→ **EXERCISE OBJECTIVE**
Please return only the lines from the one showing "Steps: view, connect" to the end of the entries, keeping both ends and dropping every picture.

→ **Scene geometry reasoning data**
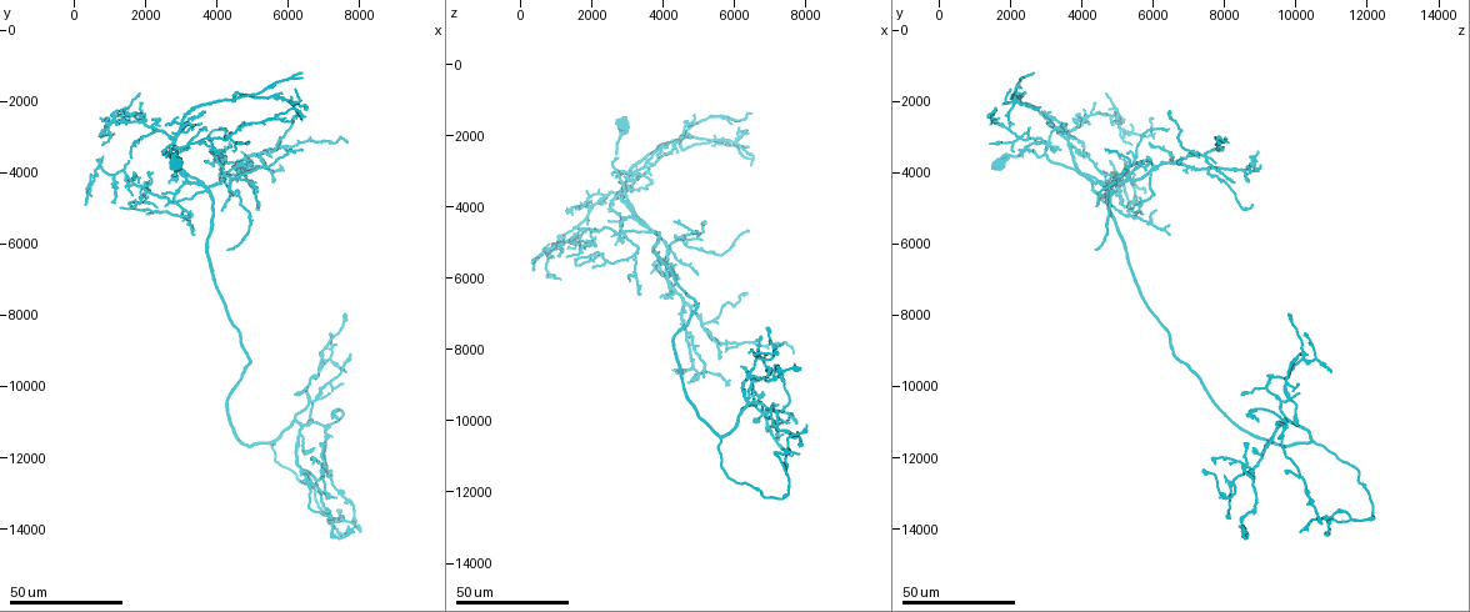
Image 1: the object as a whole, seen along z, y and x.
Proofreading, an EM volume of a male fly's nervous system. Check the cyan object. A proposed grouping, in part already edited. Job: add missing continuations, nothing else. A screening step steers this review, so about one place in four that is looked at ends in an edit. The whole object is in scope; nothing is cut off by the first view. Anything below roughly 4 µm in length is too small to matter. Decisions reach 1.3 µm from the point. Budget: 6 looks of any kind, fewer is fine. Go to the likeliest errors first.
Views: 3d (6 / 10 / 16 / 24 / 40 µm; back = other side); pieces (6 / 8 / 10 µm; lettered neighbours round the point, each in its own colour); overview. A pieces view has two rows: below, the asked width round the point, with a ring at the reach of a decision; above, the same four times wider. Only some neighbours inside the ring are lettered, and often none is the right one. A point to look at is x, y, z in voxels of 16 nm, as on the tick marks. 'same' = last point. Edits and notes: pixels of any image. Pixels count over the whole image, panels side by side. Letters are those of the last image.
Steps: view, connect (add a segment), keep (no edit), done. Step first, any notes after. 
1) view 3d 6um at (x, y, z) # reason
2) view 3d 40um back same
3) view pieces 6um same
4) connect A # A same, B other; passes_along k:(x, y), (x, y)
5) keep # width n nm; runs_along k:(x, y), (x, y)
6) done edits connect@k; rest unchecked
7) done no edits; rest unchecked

view 3d 24um at (6400, 1200, 2700)

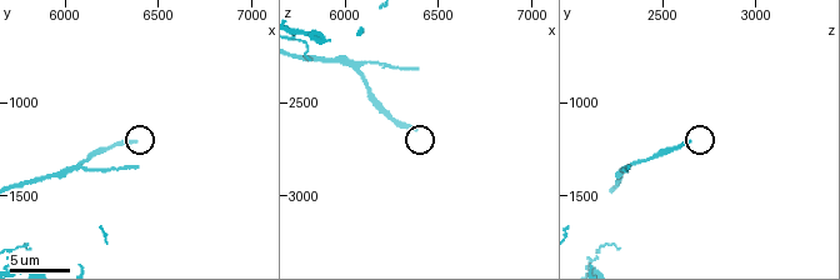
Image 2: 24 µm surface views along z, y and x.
view pieces 6um at (6380, 1200, 2640)

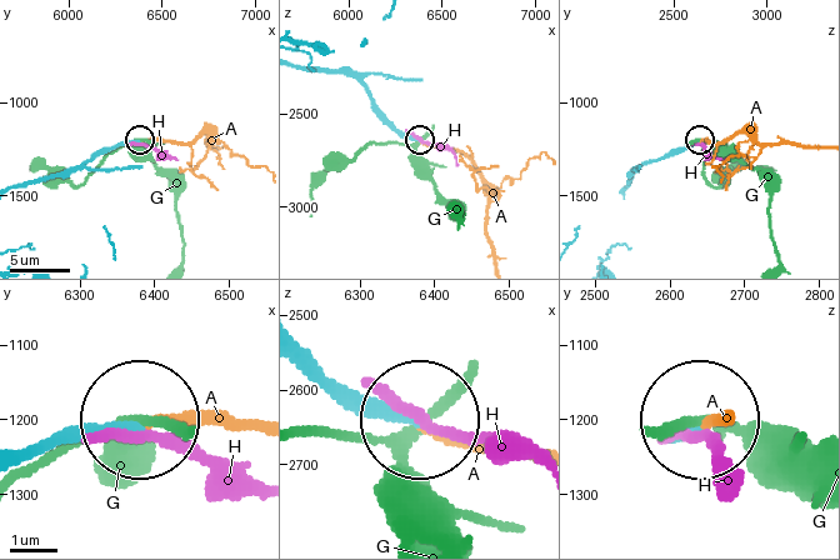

→ **ANSWER BELOW**
Steps: view, connect (add a segment), keep (no edit), done. Step first, any notes after. 
1) view 3d 6um at (x, y, z) # reason
2) view 3d 40um back same
3) view pieces 6um same
4) connect A # A same, B other; passes_along k:(x, y), (x, y)
5) keep # width n nm; runs_along k:(x, y), (x, y)
6) done edits connect@k; rest unchecked
7) done no edits; rest unchecked

view 3d 24um at (6400, 1200, 2700)

Image 2: 24 µm surface views along z, y and x.
view pieces 6um at (6380, 1200, 2640)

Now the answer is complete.